§ **REQUIRED ACTION**
Write the next part of the profile of artist Rosemary Pierce below, beginning right after its final sentence and keeping its tone.

===== EXERCISE PASSAGE

Pierce had just taken a huge leap of faith. She’d walked away from a lucrative career in real estate to focus on being an artist. It was a gamble that seemed to immediately backfire.
   
“She looked at the work and said, ‘I’ve seen things like this before,’” Pierce said. “She was very rude to me. She treated me like I was nothing.”
   
The aspiring artist went back to her car and burst into tears. But then, while sitting there, a sudden feeling came over her.
   
“I thought, ‘Who is she to tell me what I can do?’” she said. “I started thinking about it and thought, ‘She’s in this little gallery. What does she know? Why would I let her decide what to do?’”
   
The heartbreaking moment turned into a motivator for Pierce, who went home and immediately began researching how to sell her own art. Nearly a dozen years later, Pierce is a highly sought-after installation artist with pieces all over the world.
   
Pierce maintained a studio in Santa Ynez for years and now lives in San Diego. But her work hangs in many private homes and businesses throughout the Santa Ynez Valley, where she still works with many clients who seek her out for custom creations.
   
As though willed into existence by her own sheer force of determination, Pierce’s career is largely a product of her own creation. The artist is entirely self-taught; the only art class she’s ever had was in college to fulfill an elective.
   

click to enlarge Modern love
IMAGE COURTESY OF ROSEMARY PIERCE
A WAVE OF SUCCESS: A heartbreaking rejection from a gallery owner prompted artist Rosemary Pierce to sell her artwork on her own, using websites such as Etsy. Today, she commands thousands of dollars for custom designed pieces.

==========
===== DATA SECTION

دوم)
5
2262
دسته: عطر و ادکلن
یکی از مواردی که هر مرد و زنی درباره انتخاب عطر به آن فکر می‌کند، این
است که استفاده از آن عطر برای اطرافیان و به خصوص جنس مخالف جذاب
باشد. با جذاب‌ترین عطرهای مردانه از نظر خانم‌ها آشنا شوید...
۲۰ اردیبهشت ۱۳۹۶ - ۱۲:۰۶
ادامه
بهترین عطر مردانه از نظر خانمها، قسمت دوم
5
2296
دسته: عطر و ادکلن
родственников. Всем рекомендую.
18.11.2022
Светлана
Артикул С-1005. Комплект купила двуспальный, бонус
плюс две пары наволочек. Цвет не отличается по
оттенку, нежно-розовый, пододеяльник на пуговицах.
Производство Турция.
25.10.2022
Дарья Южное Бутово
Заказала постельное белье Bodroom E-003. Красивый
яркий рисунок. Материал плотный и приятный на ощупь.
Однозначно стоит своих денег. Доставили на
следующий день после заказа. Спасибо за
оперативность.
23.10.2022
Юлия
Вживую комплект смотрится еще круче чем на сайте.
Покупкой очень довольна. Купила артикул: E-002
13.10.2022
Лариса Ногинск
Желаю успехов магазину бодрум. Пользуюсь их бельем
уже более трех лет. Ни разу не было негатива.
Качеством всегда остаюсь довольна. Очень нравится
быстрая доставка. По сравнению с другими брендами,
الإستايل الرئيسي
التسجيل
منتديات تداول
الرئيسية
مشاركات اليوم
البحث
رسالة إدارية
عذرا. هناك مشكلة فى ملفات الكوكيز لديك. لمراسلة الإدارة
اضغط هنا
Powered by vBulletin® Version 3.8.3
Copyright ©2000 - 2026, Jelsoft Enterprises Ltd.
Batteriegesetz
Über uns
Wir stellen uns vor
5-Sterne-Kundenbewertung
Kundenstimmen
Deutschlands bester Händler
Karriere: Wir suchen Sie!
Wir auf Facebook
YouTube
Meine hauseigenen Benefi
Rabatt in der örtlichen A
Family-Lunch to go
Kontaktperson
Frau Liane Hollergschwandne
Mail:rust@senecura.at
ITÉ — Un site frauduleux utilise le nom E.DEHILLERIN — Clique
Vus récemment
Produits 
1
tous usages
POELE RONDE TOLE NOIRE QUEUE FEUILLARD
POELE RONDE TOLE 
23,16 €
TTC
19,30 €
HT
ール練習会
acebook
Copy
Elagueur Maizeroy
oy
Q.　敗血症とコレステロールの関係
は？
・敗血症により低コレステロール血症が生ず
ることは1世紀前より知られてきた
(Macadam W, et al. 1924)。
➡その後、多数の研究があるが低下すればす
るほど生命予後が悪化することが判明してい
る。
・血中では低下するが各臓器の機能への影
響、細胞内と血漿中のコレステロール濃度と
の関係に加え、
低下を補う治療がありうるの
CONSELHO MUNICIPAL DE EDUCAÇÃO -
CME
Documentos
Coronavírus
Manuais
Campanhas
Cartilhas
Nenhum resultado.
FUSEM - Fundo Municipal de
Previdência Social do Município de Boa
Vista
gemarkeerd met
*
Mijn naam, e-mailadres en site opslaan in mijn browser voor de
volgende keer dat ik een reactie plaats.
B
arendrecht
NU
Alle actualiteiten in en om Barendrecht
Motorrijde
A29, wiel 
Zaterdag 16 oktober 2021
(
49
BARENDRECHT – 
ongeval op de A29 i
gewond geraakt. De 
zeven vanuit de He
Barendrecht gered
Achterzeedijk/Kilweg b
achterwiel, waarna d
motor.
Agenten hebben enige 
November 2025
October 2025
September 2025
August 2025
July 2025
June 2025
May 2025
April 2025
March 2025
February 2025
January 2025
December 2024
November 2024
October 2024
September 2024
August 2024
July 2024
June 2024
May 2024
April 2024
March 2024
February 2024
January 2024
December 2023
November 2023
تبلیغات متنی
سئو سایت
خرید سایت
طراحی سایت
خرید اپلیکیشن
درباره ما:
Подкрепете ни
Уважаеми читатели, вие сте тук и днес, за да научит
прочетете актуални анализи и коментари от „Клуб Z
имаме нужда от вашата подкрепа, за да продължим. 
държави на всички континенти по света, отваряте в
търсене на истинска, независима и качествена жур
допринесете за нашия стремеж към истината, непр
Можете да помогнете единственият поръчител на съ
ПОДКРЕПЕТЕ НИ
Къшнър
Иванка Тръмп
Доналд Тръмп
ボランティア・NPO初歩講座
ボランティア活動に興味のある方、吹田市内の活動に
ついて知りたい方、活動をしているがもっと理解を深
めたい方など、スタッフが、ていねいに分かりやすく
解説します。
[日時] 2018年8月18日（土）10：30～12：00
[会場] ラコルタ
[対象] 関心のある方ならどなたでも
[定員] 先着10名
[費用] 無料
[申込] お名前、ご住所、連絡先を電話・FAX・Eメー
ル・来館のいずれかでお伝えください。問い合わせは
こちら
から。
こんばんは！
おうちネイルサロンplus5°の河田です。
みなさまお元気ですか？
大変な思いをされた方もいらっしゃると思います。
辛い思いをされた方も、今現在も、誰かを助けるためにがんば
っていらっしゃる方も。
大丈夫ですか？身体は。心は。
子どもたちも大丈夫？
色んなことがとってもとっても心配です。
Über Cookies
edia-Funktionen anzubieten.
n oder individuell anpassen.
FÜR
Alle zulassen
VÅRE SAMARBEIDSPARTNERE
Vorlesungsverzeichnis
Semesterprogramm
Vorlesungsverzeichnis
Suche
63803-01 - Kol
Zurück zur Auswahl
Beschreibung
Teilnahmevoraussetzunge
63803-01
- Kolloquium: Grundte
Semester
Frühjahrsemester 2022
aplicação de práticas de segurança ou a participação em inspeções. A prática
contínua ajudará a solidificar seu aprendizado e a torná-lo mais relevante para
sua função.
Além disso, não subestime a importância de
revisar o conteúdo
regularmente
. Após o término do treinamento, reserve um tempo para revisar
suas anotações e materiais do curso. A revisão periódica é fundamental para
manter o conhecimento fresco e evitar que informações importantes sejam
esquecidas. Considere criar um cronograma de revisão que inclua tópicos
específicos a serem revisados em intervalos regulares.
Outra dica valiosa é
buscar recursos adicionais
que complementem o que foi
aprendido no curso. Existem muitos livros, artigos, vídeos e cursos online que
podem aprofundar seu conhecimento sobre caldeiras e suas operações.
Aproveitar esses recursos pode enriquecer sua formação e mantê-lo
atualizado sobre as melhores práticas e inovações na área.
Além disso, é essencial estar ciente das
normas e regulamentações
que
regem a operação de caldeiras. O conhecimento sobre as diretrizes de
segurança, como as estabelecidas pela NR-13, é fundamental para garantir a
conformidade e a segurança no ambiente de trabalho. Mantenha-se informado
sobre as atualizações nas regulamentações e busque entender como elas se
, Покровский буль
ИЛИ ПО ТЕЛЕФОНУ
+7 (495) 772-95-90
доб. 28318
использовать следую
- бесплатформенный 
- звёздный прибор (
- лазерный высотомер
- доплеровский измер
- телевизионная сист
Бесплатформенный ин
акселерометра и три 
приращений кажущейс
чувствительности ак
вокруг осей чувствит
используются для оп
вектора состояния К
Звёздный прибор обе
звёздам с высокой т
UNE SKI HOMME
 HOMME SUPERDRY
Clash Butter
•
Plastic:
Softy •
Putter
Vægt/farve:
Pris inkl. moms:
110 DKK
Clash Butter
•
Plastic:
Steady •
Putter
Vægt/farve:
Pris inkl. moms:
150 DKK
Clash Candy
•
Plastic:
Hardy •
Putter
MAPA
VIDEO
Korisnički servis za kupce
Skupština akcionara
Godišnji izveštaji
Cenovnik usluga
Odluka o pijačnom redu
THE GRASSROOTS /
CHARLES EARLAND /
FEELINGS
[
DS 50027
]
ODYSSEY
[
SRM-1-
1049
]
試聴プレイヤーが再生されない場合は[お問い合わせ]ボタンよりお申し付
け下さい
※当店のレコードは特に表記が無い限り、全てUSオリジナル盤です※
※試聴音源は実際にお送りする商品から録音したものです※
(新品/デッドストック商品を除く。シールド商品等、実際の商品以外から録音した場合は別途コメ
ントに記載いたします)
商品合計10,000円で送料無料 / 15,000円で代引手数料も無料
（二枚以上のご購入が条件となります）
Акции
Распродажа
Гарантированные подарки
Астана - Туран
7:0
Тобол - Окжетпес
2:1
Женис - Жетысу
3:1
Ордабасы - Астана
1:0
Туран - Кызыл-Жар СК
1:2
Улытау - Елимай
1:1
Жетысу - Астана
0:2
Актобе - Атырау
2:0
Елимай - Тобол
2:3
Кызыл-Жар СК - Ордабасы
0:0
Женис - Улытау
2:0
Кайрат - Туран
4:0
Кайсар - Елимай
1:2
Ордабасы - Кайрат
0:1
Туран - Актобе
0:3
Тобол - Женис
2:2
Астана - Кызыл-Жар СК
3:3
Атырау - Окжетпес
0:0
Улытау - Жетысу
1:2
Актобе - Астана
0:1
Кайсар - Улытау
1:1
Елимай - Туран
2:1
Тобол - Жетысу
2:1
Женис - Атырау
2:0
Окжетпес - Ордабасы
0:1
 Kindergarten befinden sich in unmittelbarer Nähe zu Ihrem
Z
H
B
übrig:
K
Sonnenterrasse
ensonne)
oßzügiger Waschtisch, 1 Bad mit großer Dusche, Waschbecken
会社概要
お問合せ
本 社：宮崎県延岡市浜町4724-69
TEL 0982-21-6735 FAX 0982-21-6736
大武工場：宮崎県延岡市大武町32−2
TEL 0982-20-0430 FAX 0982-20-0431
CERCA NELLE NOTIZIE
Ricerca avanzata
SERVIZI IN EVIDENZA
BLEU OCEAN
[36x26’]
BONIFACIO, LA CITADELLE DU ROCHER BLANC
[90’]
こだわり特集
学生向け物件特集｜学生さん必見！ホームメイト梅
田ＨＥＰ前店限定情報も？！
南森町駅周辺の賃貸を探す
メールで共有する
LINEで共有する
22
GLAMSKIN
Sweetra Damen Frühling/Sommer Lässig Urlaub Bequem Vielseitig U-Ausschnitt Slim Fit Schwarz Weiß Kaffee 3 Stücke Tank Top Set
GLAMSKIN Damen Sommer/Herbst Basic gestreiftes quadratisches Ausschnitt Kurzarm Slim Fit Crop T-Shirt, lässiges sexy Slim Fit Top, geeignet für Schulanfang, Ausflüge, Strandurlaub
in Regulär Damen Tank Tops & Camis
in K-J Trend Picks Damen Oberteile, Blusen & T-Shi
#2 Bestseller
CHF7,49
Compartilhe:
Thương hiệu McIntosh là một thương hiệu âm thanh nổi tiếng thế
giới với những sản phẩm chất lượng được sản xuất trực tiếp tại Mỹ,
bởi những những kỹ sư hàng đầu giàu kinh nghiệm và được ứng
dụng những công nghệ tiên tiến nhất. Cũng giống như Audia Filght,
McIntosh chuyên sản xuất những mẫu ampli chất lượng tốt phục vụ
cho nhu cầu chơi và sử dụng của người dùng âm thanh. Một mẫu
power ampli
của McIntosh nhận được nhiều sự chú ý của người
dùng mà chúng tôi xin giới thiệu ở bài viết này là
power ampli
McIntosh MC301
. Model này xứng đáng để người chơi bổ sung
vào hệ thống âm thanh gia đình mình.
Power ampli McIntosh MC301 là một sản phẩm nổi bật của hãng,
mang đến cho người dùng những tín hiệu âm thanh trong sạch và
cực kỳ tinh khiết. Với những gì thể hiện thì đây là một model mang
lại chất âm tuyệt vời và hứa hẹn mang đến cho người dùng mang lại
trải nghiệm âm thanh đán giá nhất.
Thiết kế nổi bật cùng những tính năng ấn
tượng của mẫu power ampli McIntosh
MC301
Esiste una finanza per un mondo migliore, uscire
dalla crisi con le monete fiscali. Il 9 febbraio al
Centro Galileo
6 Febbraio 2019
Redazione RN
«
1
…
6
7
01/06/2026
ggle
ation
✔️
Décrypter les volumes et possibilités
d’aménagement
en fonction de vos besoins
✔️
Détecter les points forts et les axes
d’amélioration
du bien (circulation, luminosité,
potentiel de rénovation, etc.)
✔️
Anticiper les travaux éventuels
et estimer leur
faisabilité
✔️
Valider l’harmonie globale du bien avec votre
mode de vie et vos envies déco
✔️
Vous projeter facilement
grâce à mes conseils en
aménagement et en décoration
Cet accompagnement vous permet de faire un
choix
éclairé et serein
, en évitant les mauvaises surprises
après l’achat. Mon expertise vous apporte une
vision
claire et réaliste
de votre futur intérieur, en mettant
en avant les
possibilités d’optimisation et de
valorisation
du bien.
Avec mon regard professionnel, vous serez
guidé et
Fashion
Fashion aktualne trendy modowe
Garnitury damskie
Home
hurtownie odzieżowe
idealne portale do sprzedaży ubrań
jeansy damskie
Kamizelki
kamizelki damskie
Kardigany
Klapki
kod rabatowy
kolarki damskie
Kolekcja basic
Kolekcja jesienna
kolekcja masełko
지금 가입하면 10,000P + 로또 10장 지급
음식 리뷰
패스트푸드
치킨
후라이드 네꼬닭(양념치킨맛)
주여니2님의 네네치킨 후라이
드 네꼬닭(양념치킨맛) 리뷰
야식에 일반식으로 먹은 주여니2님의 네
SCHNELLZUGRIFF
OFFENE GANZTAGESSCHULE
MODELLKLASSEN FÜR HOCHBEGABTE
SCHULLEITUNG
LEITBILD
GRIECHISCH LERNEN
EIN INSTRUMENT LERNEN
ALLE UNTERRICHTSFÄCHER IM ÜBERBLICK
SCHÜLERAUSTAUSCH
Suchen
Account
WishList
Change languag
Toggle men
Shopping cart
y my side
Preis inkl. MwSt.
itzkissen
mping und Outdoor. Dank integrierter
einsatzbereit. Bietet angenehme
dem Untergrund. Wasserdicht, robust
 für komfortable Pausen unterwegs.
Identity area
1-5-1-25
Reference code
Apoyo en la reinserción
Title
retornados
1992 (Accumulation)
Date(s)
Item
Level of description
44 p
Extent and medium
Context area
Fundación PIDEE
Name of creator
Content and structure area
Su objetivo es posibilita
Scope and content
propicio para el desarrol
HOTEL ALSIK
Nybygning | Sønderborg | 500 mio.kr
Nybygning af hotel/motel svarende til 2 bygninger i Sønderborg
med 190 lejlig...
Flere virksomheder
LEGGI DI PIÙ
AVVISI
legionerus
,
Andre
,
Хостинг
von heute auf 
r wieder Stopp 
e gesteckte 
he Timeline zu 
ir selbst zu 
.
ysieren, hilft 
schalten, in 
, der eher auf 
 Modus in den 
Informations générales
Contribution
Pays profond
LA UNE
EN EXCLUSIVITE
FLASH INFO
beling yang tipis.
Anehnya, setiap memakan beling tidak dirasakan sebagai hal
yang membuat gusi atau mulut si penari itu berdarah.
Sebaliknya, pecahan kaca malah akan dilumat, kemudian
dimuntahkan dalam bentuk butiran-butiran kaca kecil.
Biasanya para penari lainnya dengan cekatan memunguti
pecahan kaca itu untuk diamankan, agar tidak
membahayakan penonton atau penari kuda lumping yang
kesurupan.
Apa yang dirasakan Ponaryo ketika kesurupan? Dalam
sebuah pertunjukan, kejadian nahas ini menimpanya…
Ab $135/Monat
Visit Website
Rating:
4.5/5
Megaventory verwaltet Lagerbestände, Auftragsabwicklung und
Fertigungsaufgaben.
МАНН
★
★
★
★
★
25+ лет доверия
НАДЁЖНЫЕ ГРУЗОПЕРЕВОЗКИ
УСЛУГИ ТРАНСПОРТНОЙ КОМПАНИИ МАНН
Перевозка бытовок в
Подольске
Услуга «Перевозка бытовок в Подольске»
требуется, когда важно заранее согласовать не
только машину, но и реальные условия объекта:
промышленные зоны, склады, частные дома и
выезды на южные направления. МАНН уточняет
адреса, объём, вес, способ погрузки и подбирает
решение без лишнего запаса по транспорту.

==========

§ **RESULT BELOW**
She was a premed student and a psychology major in college, primed for a life where art was on the sidelines, hovering around her.
   
“I always was creative, even as a child,” she said. “I would invent and create things. I knew I was creative, but I didn’t know I was an artist. But I always carried art in my life.”
   
As she approached 40, Pierce experienced what she described as a “soul call,” a moment where she questioned what she really wanted to do in her life. She described what happened next as a leap of faith, deciding to start a new career by focusing on her art.

With no formal training or classes, Pierce set about trying to teach herself as much as she could about art and the business.
   
“I decided to be an artist and learn what that was,” she said. “It was really about expressing who I am more so than learning a technique. It was about exposing the essence of my soul.”
   
Pierce began experimenting with sculpture, heading to the hardware store and finding unusual pieces to work with. She picked old frames out of junk piles and painted over them; she bought piles of the same item at discount stores and challenged herself to build something unique.
   
“I dreamed these big visions in my head,” she said. “They were these very big things I could see so clearly.”
   

click to enlarge Modern love
IMAGE COURTESY OF ROSEMARY PIERCE
WHAT A SQUARE: Modern artist Rosemary Pierce is a self-taught artist who never went to art school or had any professional training. She designs and creates custom installations for private residences and corporations all over the country.

From there, she had the aforementioned disastrous encounter with a curator. Pierce said the model for becoming a successful artist was for many years pigeonholed into few options: Either an artist is represented by a gallery and sold through a store or they pick up shows and find buyers that way. Armed with a background in business, Pierce decided to try something different.
   
She turned to Etsy. At the time, Etsy was a young website that was beginning to grow a huge following of arts and crafts fans. Pierce’s unorthodox gamble paid off.

“I let people, actual buyers, tell me whether they like my work or not rather than a gallery,” she said. “I sold things right away.”
   
Custom orders soon came rolling in, and Pierce began to grow her art business. In 2017, she was named one of HGTV’s “Favorite Creative Geniuses,” a spotlight on the network’s favorite designers and creators.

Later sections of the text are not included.